Page images and extracted text

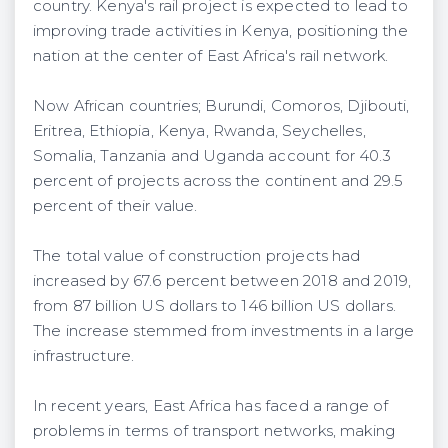
country. Kenya's rail project is expected to lead to
improving trade activities in Kenya, positioning the
nation at the center of East Africa's rail network.
Now African countries; Burundi, Comoros, Djibouti,
Eritrea, Ethiopia, Kenya, Rwanda, Seychelles,
Somalia, Tanzania and Uganda account for 40.3
percent of projects across the continent and 29.5
percent of their value.
The total value of construction projects had
increased by 67.6 percent between 2018 and 2019,
from 87 billion US dollars to 146 billion US dollars.
The increase stemmed from investments in a large
infrastructure.
In recent years, East Africa has faced a range of
problems in terms of transport networks, making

Task statement
Your answer should be the lines from the one containing "Now African countries;" to the end of the entries above, restated exactly and alone.

Exercise output
Now African countries; Burundi, Comoros, Djibouti,
Eritrea, Ethiopia, Kenya, Rwanda, Seychelles,
Somalia, Tanzania and Uganda account for 40.3
percent of projects across the continent and 29.5
percent of their value.
The total value of construction projects had
increased by 67.6 percent between 2018 and 2019,
from 87 billion US dollars to 146 billion US dollars.
The increase stemmed from investments in a large
infrastructure.
In recent years, East Africa has faced a range of
problems in terms of transport networks, making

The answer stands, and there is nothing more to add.